HACKER Q&A
📣 jFriedensreich

How did my GitHub password breach and how to react?


I got a 2 way authentication warning from github that someone in canada successfully entered my github password and was stopped by 2 way authentication.

Normally session warnings are business as usual but in this case my password was entered and it was generated by a password manager with high entropy, was only stored in dashlane, 1password and chrome password manager.

A google search for the password had no results and have haveibeenpwned shows no known breach. I have no idea how this could have leaked and what my security status is now. I have some productivity apps on my mac with accessibility permissions to read my clipboard (yippy, zoom, teams, pgp), but i am not sure i have to assume one of these apps is compromised and wipe my whole machine.

Does anyone have any ideas about breaches not in haveibeenpwned or what a reasonable response would be or could chime in what they would do? I know in theory i would need to wipe my machine and then change all my passwords wich would take weeks, but i am not sure this is an overreaction.

  👤 gostsamo Accepted Answer ✓
You might've been fished with a fake site to provide the gh password while the attacker didn't expect that you have 2fa enabled. Alternatively, a badchrome extension, but it would've stolen much more like session cookies and the like. I'm not sure about 1password dashlane, but, and the rest.

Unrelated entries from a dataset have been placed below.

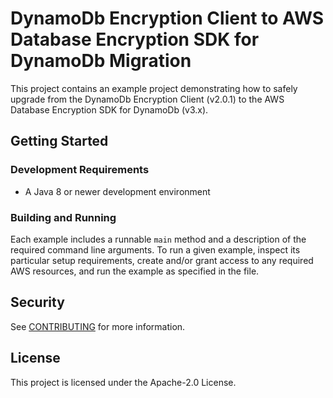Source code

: # DynamoDb Encryption Client to AWS Database Encryption SDK for DynamoDb Migration

This project contains an example project demonstrating how to safely upgrade
from the DynamoDb Encryption Client (v2.0.1) to the AWS Database Encryption SDK for DynamoDb (v3.x).

## Getting Started

### Development Requirements

* A Java 8 or newer development environment

### Building and Running

Each example includes a runnable `main` method
and a description of the required command line arguments.
To run a given example, inspect its particular setup requirements,
create and/or grant access to any required AWS resources,
and run the example as specified in the file.

## Security

See [CONTRIBUTING](CONTRIBUTING.md#security-issue-notifications) for more information.

## License

This project is licensed under the Apache-2.0 License.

What is your thread model? Who would like to hack you and what access would they gain? Act according to that.

👤 jFriedensreich
update in case anyone stumbles across this later: the software that caused the issue has been identified and was related to one of my clients product code, no browser extension, mentioned mac utility application or phishing attack was the cause.

my takeaways:

- non sms 2FA is obligatory everywhere no exception

- password expiration after one year makes sense and can help finding breaches much faster

- applications should have an enforceable field to attach a note to a new session for finding possible breach source or remembering legitimate access that is further in the past

- passwords are stupid and should be replaced in general

👤 surprisetalk
I'm so sorry to hear you're going through this. I got hacked a few years ago through a SIM swap attack, and it feels terrible being violated like that.

This does not sound like an overreaction.

I would personally (1) wipe my machine and (2) reset all my passwords. I'd be very selective about which tools I reintroduce into my workflow.

👤 jFriedensreich
so i found out the attacker most probably used a compromised host from www.ovh.com as jump host.